Search This Blog

blueshoefarm at gmail dot com.... and that would be how to reach me

Wednesday, September 26, 2012

Hiring a contractor - why I screwed myself

I had a contractor out last week familiar with old house restoration come look at the farmhouse.  He had a multi-page article in our local magazine in his restoration of a century old craftsman, so would understand how to fix all the funkies in my old house.... keeping its integrity without Home Depotizing it. 
This is how in the last four years I have screwed myself.  By doing (what seems like) four years of research and how-to classes and online information and books, by hiring my own labor when things get over my head (sometimes it doesn't take much!), by shopping craigslist and all the re-use stores... well, that basically makes me a cheapskate.  Since I can find most anything I need dirt cheap, I can't see paying someone $8K to replace the siding on my leaking exterior wall (and weatherproof, and seal, and replace windows).  One wall.  One wall of six.  Because I know with a bit of hunting I could find leftover cedar siding from someone's project for a couple hundred. I could get those windows for $700.   And if I had the experience to be able to know and explain how to fix whatever weirdness (mold? rot?) is under that siding... I could have Javier do it for $300. 
See the knowledgable contractor knows what to do.  I don't.  But it is not worth the $7K difference for me to hire him.  And that is why I screwed myself.  I can't get someone in who really knows his old house stuff because I know I can do it less expensively.  I already figured out if This Old House was going to re-do my house, I wouldn't want them, since I watch what they put in and think "Holy crap, they paid full retail for that gas stove/old barnwood flooring, patio flagstone, etc etc. that they could have got for 1/5 price on craigslist?"  Cheap. Skate. 
I still haven't had that architect out that I won at Wilder's school auction.  At least I don't have to fret about that money!

5 comments:

Linda said...

I wound up hiring a painting company to do the interior of a house I own (inherited) so I could get it re-rented quickly. Pre brain injury I would have been up nights and gotten it done just as fast as they did. .. and I would have been almost 5,000 richer. Can you hear the deep resentment in my typing?? lol That was this past august.

Karen Anne said...

Speak to us...it's been almost a month. Hope things are okay.

Blue Shoe Farm said...

Hey Karen Anne,
I am here... just not posting (obviously!!) I will start typing one of these days.
Take care, Andrea

Sharon Kwilter said...

You might try hiring someone who will work by the hour--some sort of handyman type. They'll usually use your materials and it will give you an opportunity to see if they're good workers. If not, don't hire them again.
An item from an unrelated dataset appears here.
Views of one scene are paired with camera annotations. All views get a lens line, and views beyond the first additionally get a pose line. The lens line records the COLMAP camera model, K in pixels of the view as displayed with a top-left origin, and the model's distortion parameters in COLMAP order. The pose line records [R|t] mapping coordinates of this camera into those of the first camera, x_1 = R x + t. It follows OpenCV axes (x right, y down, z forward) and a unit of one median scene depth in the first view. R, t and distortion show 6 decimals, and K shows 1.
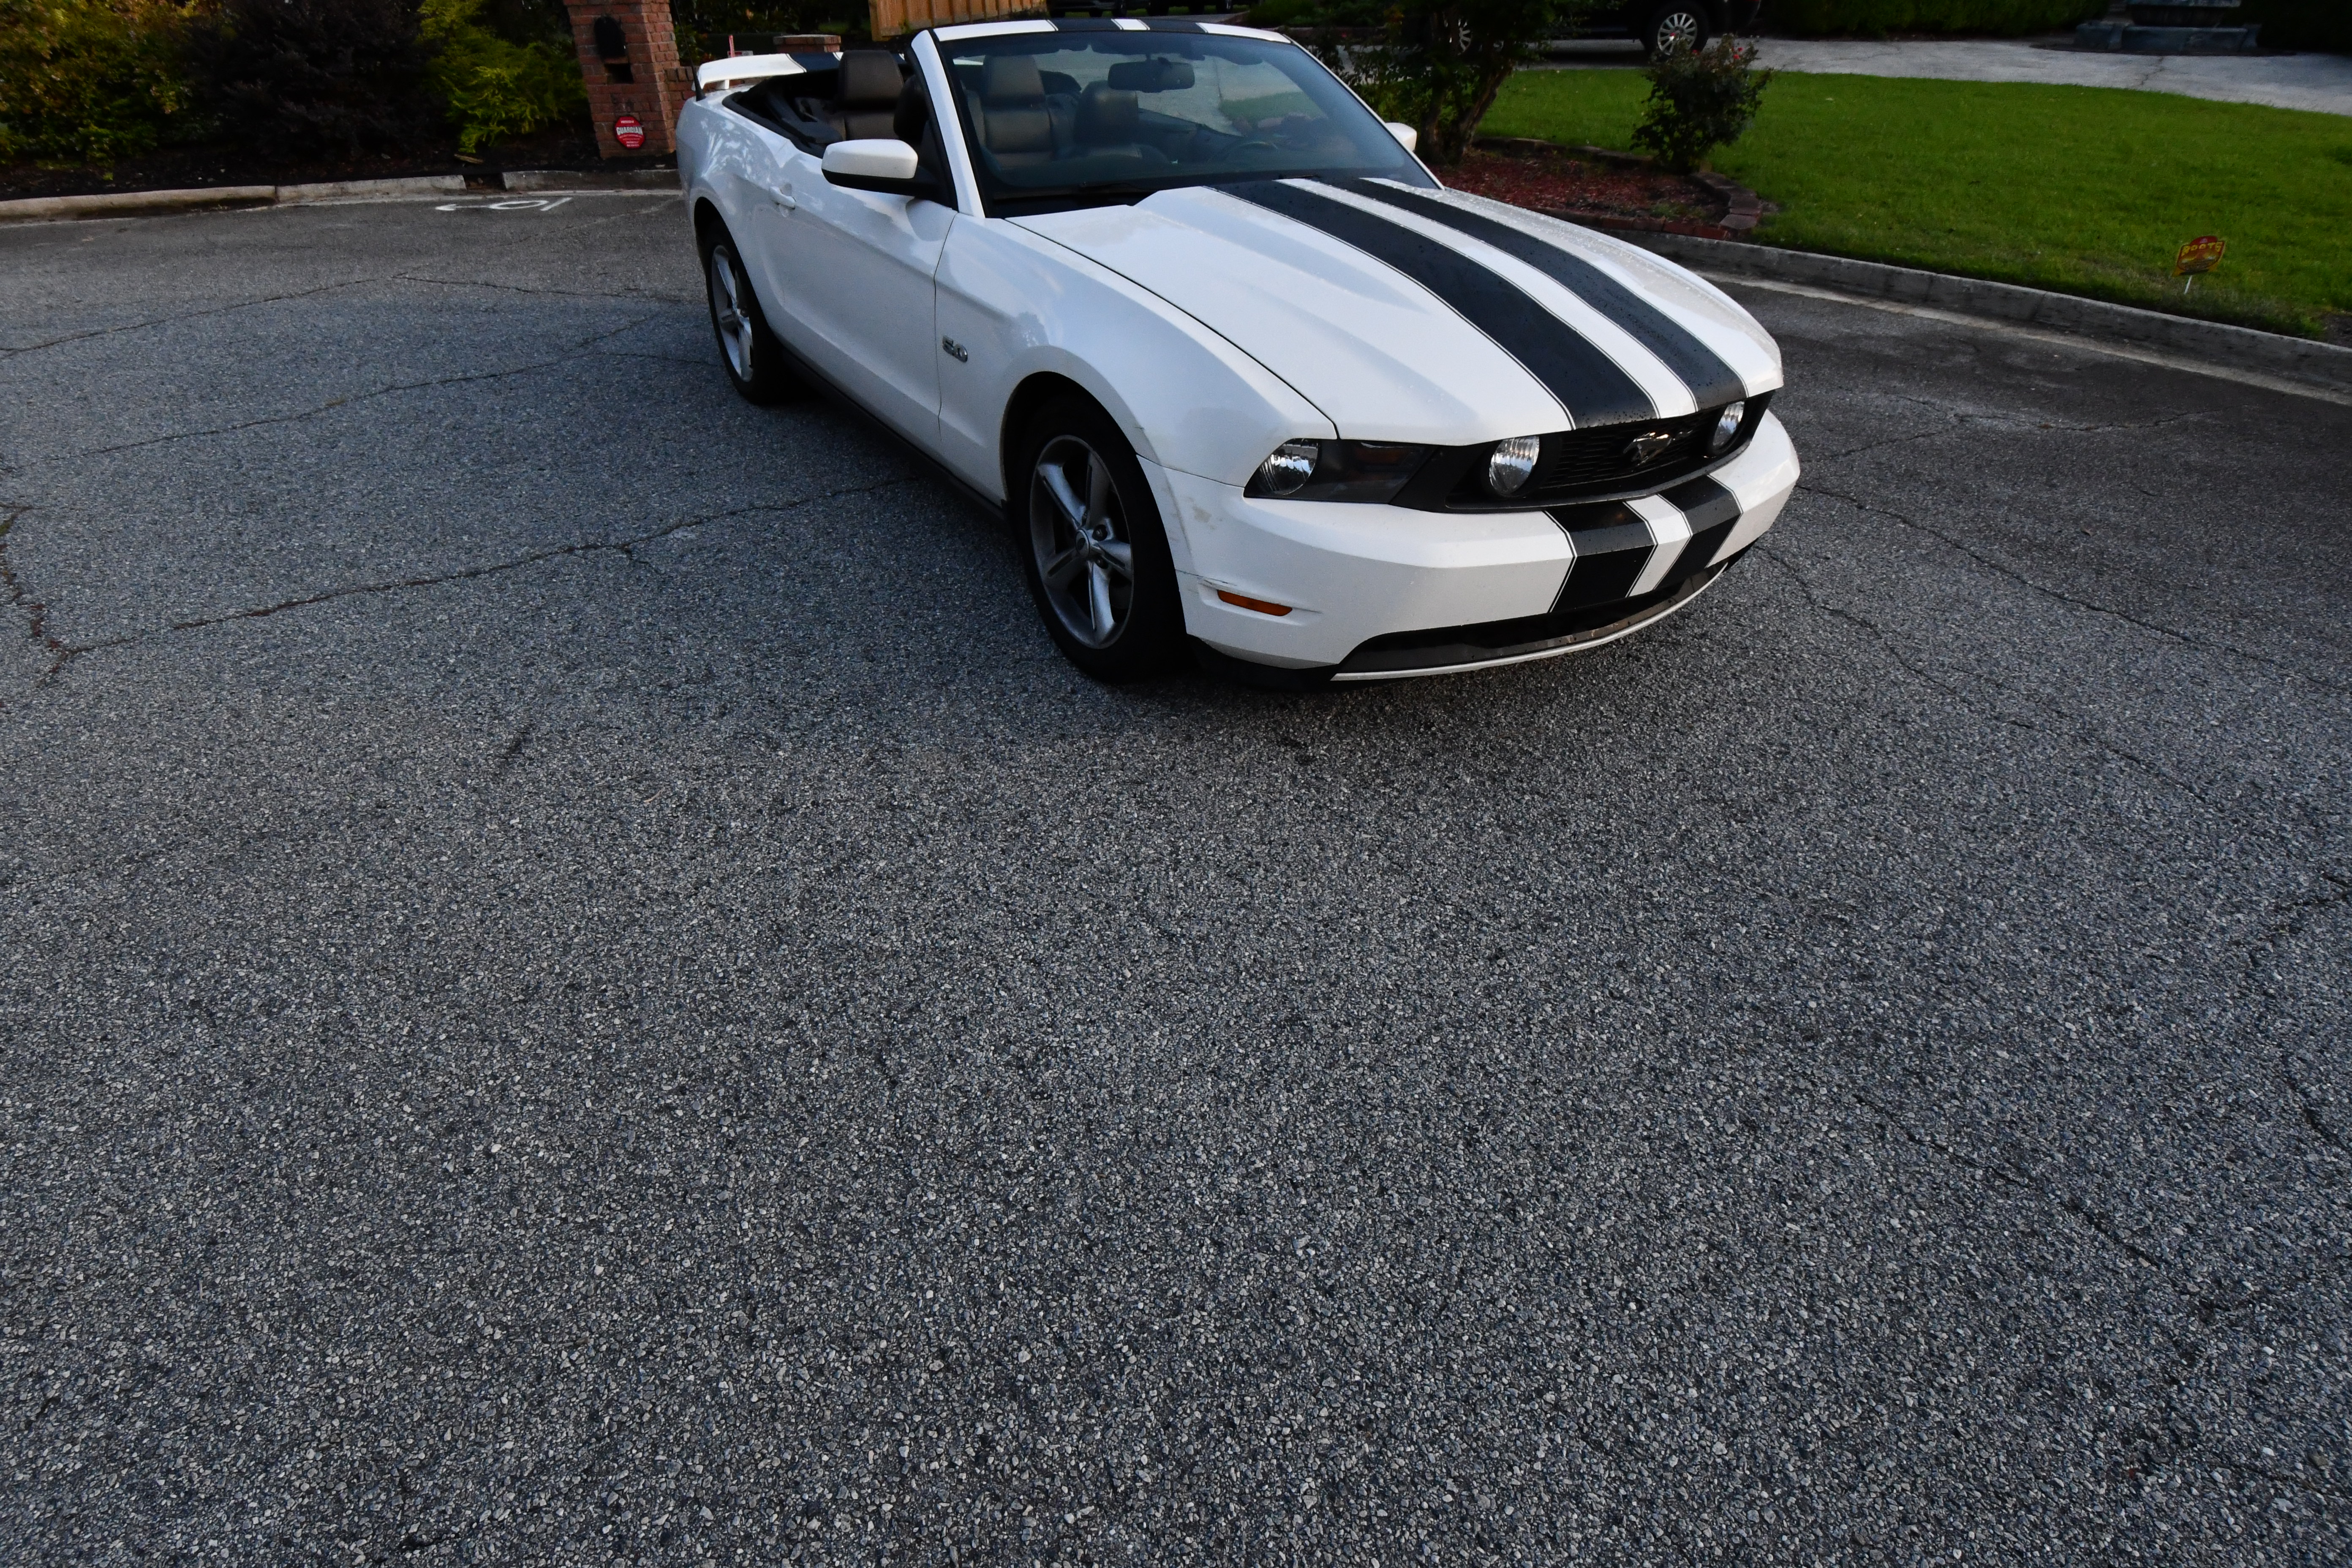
lens RADIAL K [[1267.0, 0, 1157.4], [0, 1267.0, 785.0], [0, 0, 1]] dist [0.010052, -0.000223]
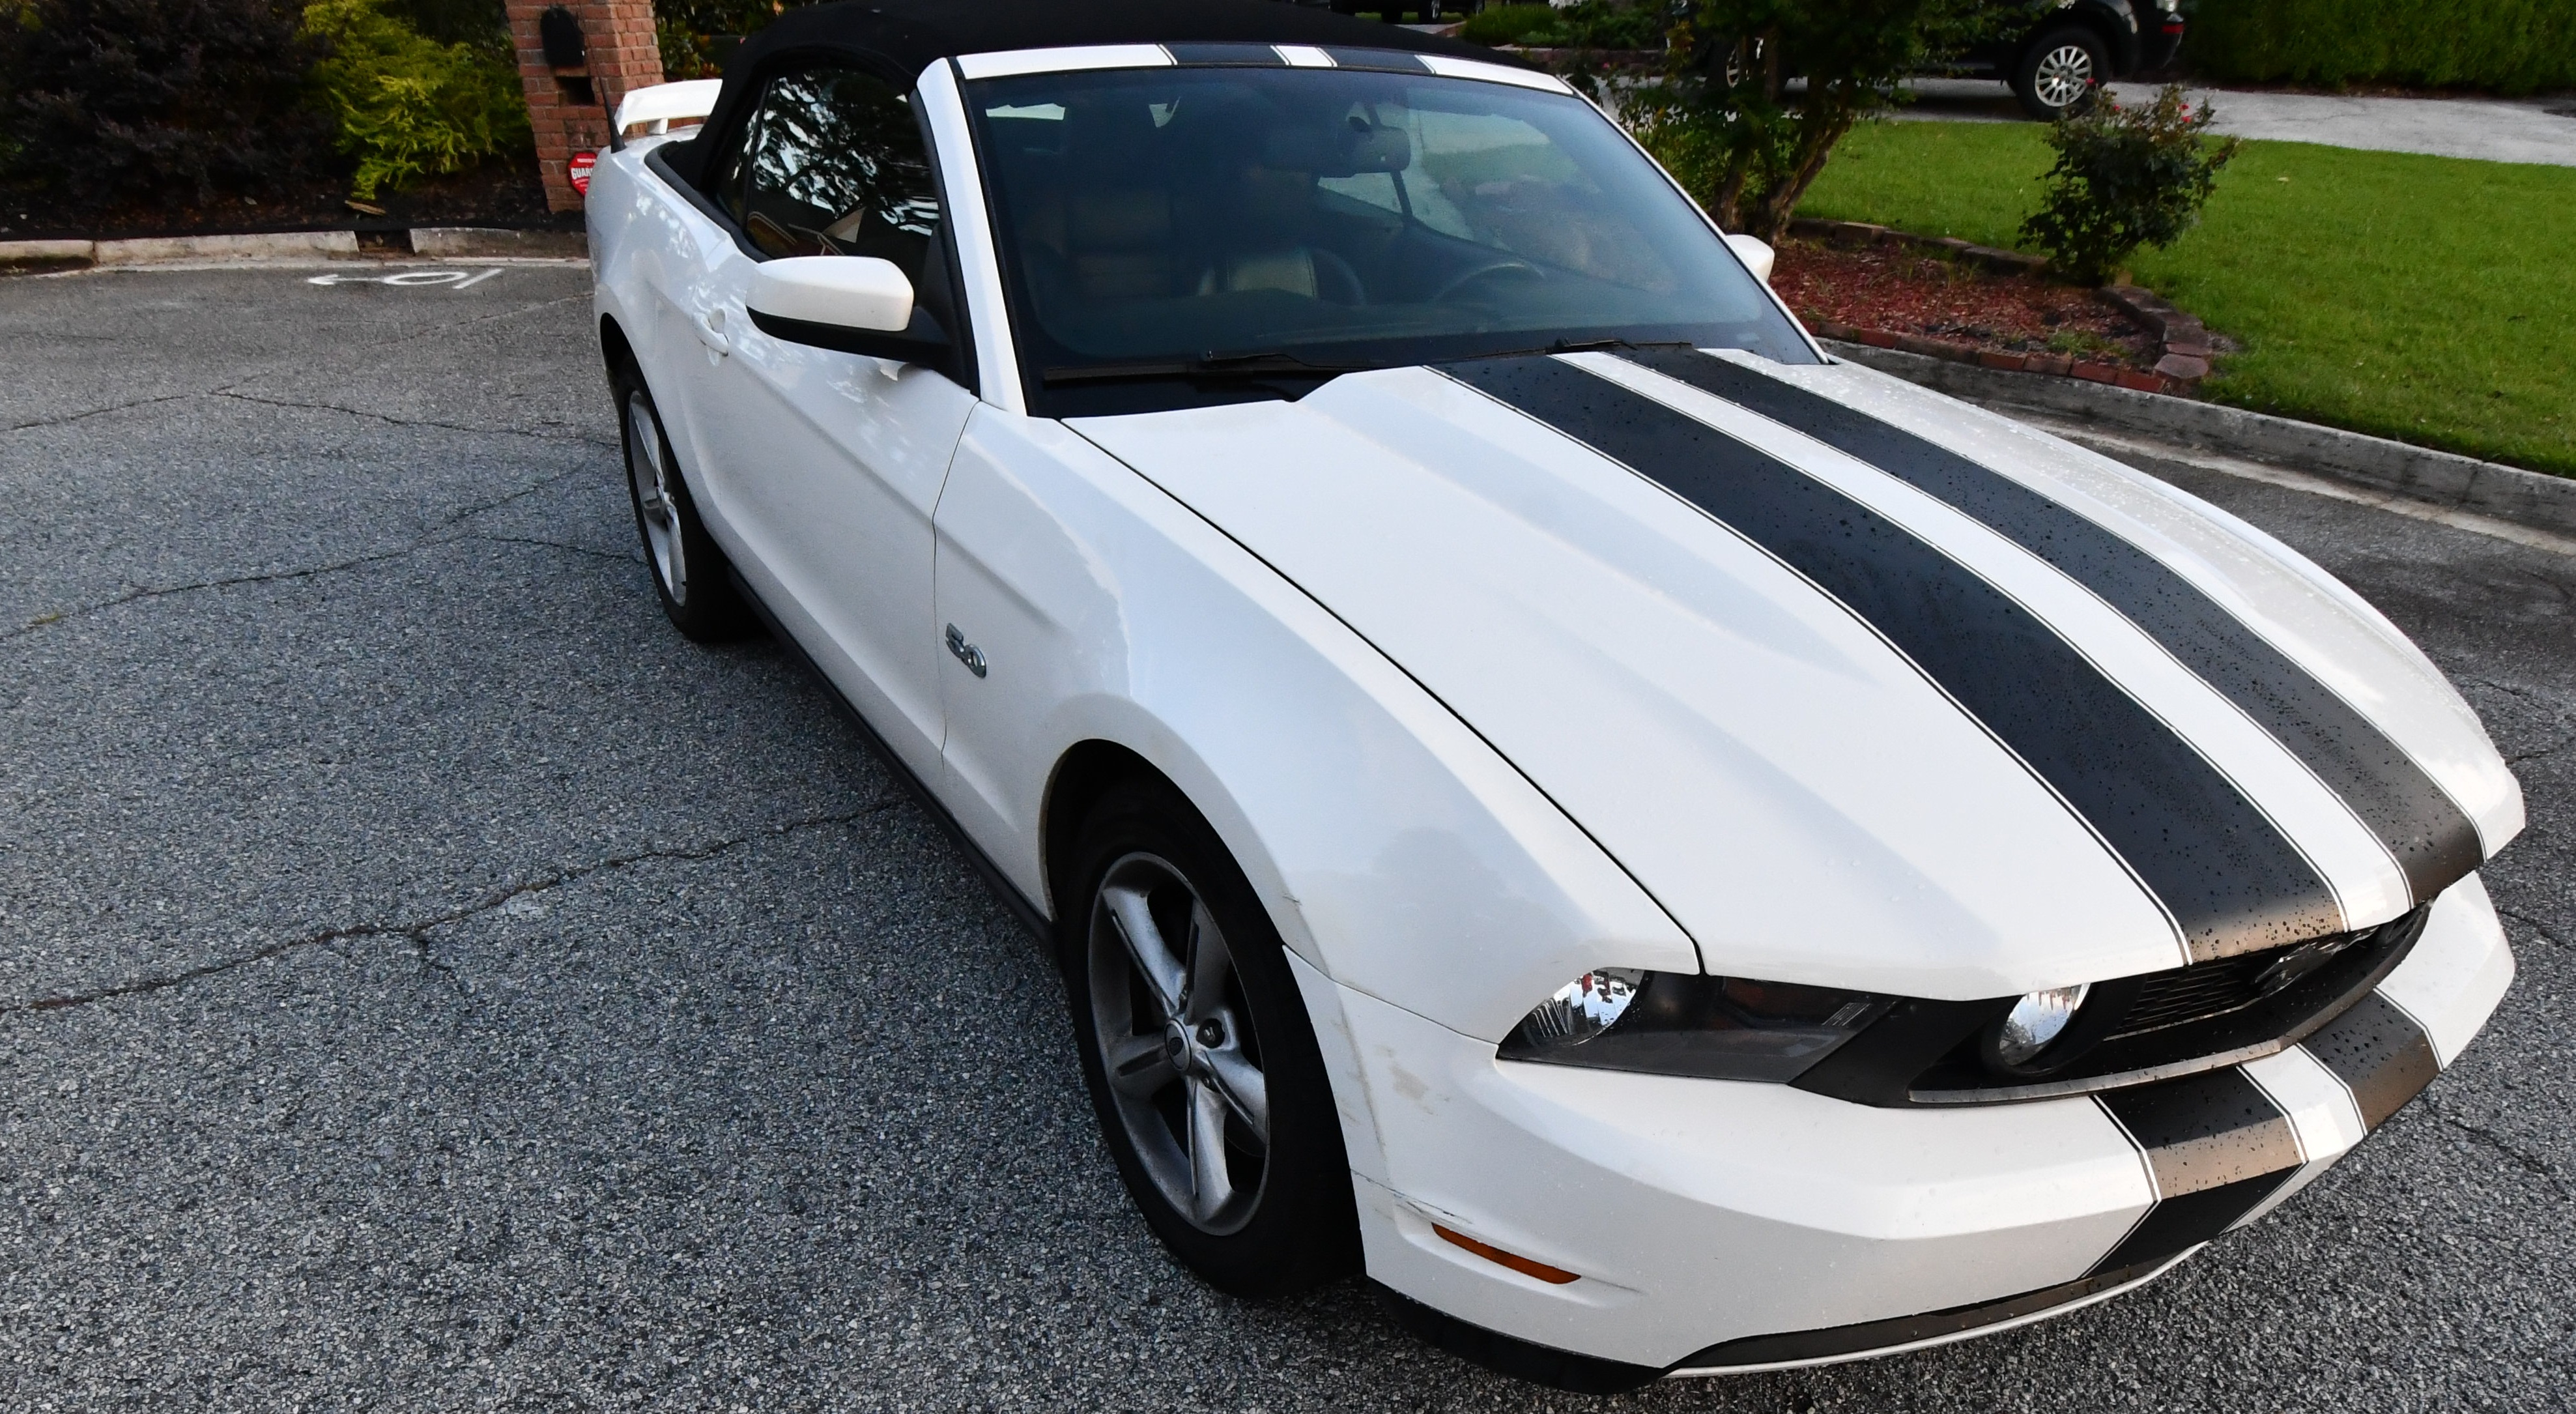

We had a couple of folks we hired by-the-hour to help us out. It worked out pretty well. As we fell behind on our projects, we brought in more labor to finish on schedule.

Feathers said...

Wait a min. You "won" an architect? Then that could be the free opinion I was telling you to get for the structural beams issue! Yeah I hear your pain. It is the same pain in my flipping back because I was too cheap to hire someone to lay the stone for my patio because I do actually know how to do it. I'm beginning to think it might have been worth the money so that I could have some time for other projects.